ON PRESENTING TO THE HOUSE OF COMMONS, FEB. 11, 1780,

A PLAN

FOR THE BETTER SECURITY OF

THE INDEPENDENCE OF PARLIAMENT,

AND

THE ECONOMICAL REFORMATION OF THE CIVIL

AND

OTHER ESTABLISHMENTS.

SPEECH.

MR. SPEAKER,

I RISE, in acquittal of my engagement to the house, in obedience to the strong and just requisition of my constituents, and, I am persuaded, in conformity to the unanimous wishes of the whole nation, to submit to the wisdom of parliament, "A plan of reform in the constitution of several parts of the public economy."

I have endeavored, that this plan should include in its execution, a considerable reduction of improper expense; that, it should effect a conversion of unprofitable titles into a productive estate; that, it should lead to, and indeed almost compel, a provident administration of such sums of public money as must remain under discretionary trusts; that, it should render the incurring debts on the civil establishment (which must ultimately affect national strength and national credit) so very difficult, as to become next to impracticable.

But what, I confess, was uppermost with me, what I bent the whole force of my mind to, was the reduction of that corrupt influence, which is itself the perennial spring of all prodigality, and of all disorder; which loads us, more than millions of debt; which takes away vigor from our arms, wisdom from our councils, and every shadow of authority and credit from the most venerable parts of our constitution.

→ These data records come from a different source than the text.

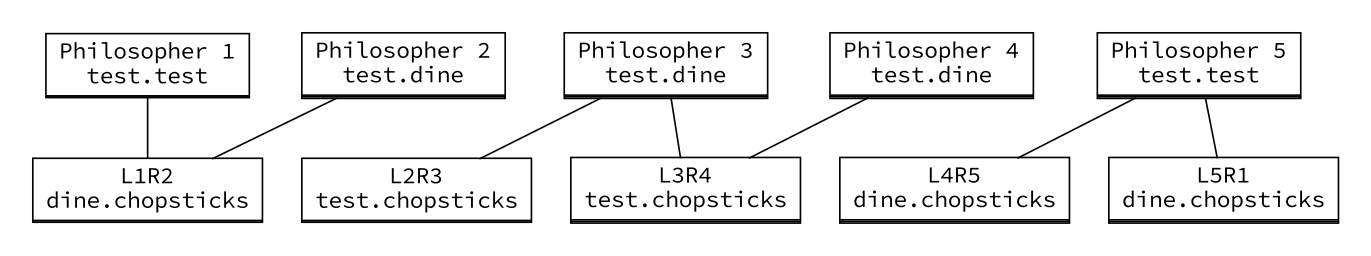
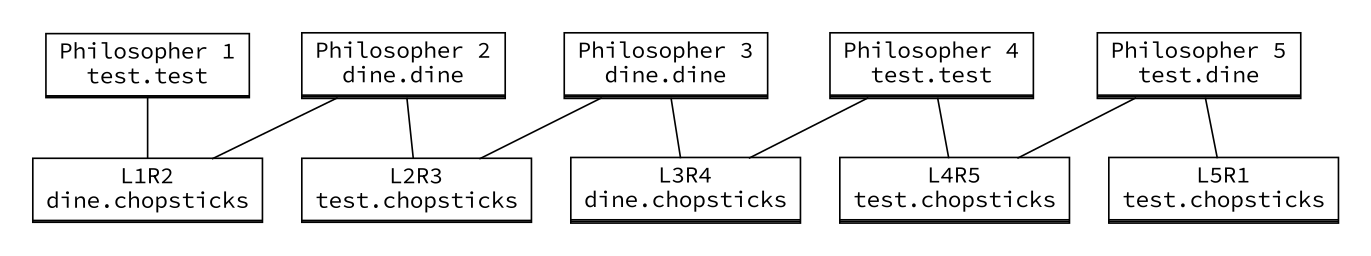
  graph {
    fontname="Source Code Pro"
    splines=spline
    style=invis
    node [fontname="Source Code Pro" shape=record]
    edge [fontname="Source Code Pro" headport=rightPhilosopher tailport=leftChopstick]
-   n1 [label="{<main> Philosopher 2\ntest.dine |\n<leftChopstick> Port: leftChopstick |\n<rightChopstick> Port: rightChopstick}"]
+   n1 [label="{<main> Philosopher 2\ndine.dine |\n<leftChopstick> Port: leftChopstick |\n<rightChopstick> Port: rightChopstick}"]
    n2 [label="{<main> Philosopher 1\ntest.test |\n<leftChopstick> Port: leftChopstick |\n<rightChopstick> Port: rightChopstick}"]
-   n3 [label="{<main> Philosopher 3\ntest.dine |\n<leftChopstick> Port: leftChopstick |\n<rightChopstick> Port: rightChopstick}"]
-   n4 [label="{<main> Philosopher 4\ntest.dine |\n<leftChopstick> Port: leftChopstick |\n<rightChopstick> Port: rightChopstick}"]
+   n3 [label="{<main> Philosopher 3\ndine.dine |\n<leftChopstick> Port: leftChopstick |\n<rightChopstick> Port: rightChopstick}"]
+   n4 [label="{<main> Philosopher 4\ntest.test |\n<leftChopstick> Port: leftChopstick |\n<rightChopstick> Port: rightChopstick}"]
    n5 [label="{<main> L1R2\ndine.chopsticks |\n<rightPhilosopher> Port: rightPhilosopher |\n<leftPhilosopher> Port: leftPhilosopher}"]
-   n6 [label="{<main> Philosopher 5\ntest.test |\n<leftChopstick> Port: leftChopstick |\n<rightChopstick> Port: rightChopstick}"]
+   n6 [label="{<main> Philosopher 5\ntest.dine |\n<leftChopstick> Port: leftChopstick |\n<rightChopstick> Port: rightChopstick}"]
    n7 [label="{<main> L2R3\ntest.chopsticks |\n<rightPhilosopher> Port: rightPhilosopher |\n<leftPhilosopher> Port: leftPhilosopher}"]
-   n8 [label="{<main> L3R4\ntest.chopsticks |\n<rightPhilosopher> Port: rightPhilosopher |\n<leftPhilosopher> Port: leftPhilosopher}"]
-   n9 [label="{<main> L4R5\ndine.chopsticks |\n<rightPhilosopher> Port: rightPhilosopher |\n<leftPhilosopher> Port: leftPhilosopher}"]
-   n10 [label="{<main> L5R1\ndine.chopsticks |\n<leftPhilosopher> Port: leftPhilosopher |\n<rightPhilosopher> Port: rightPhilosopher}"]
+   n8 [label="{<main> L3R4\ndine.chopsticks |\n<rightPhilosopher> Port: rightPhilosopher |\n<leftPhilosopher> Port: leftPhilosopher}"]
+   n9 [label="{<main> L4R5\ntest.chopsticks |\n<rightPhilosopher> Port: rightPhilosopher |\n<leftPhilosopher> Port: leftPhilosopher}"]
+   n10 [label="{<main> L5R1\ntest.chopsticks |\n<leftPhilosopher> Port: leftPhilosopher |\n<rightPhilosopher> Port: rightPhilosopher}"]
    subgraph cluster_1 {
      n1
    }
    subgraph cluster_2 {
      n2
    }
    subgraph cluster_3 {
      n3
    }
    subgraph cluster_4 {
      n4
    }
    subgraph cluster_5 {
      n5
    }
    subgraph cluster_6 {
      n6
    }
    subgraph cluster_7 {
      n7
    }
    subgraph cluster_8 {
      n8
    }
    subgraph cluster_9 {
      n9
    }
    subgraph cluster_10 {
      n10
    }
    n1 -- n5 [headport=leftPhilosopher tailport=rightChopstick]
+   n1 -- n7
    n2 -- n5
    n3 -- n7 [headport=leftPhilosopher tailport=rightChopstick]
    n3 -- n8
    n4 -- n8 [headport=leftPhilosopher tailport=rightChopstick]
+   n4 -- n9
    n6 -- n9 [headport=leftPhilosopher tailport=rightChopstick]
    n6 -- n10
  }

Sir, I assure you, very solemnly, and with a very clear conscience, that nothing in the world has led me to such an undertaking, but my zeal for the honor of this house, and the settled, habitual, systematic affection I bear to the cause, and to the principles of government.

I enter perfectly into the nature and consequences of my attempt; and I advance to it with a tremor that shakes me to the inmost fibre of my frame. I feel, that I engage in a business, in itself most ungracious, totally wide of the course of prudent conduct; and I really think, the most completely adverse that can be imagined to the natural turn and temper of my own mind. I know, that all parsimony is of a quality approaching to unkindness; and that (on some person or other) every reform must operate as a sort of punishment. Indeed the whole class of the severe and restrictive virtues, are at a market almost too high for humanity. What is worse, there are very few of those virtues which are not capable of being imitated, and even outdone in many of their most striking effects, by the worst of vices. Malignity and envy will carve much more deeply, and finish much more sharply, in the work of retrenchment, than frugality and providence. I do not, therefore, wonder, that gentlemen have kept away from such a task, as well from good-nature as from prudence. Private feeling might, indeed, be overborne by legislative reason; and a man of a long-sighted and a strong-nerved humanity, might bring himself, not so much to consider from whom he takes a superfluous enjoyment, as for whom in the end he may preserve the absolute necessaries of life.

But it is much more easy to reconcile this measure to humanity, than to bring it to any agreement with prudence. I do not mean that little, selfish, pitiful, bastard thing, which sometimes goes by the name of a family in which it is not legitimate, and to which it is a disgrace;-I mean even that public and enlarged prudence, which, apprehensive of being disabled from rendering acceptable services to the world, withholds itself from those that are invidious. Gentlemen

• who are, with me, verging towards the decline of life, and are apt to form their ideas of kings from kings of former times, might dread the anger of a reigning prince;-they who are more provident of the future, or by being young are more interested in it, might tremble at the resentment of the successor; they might see a long, dull, dreary, unvaried vista of despair and exclusion, for half a century, before them.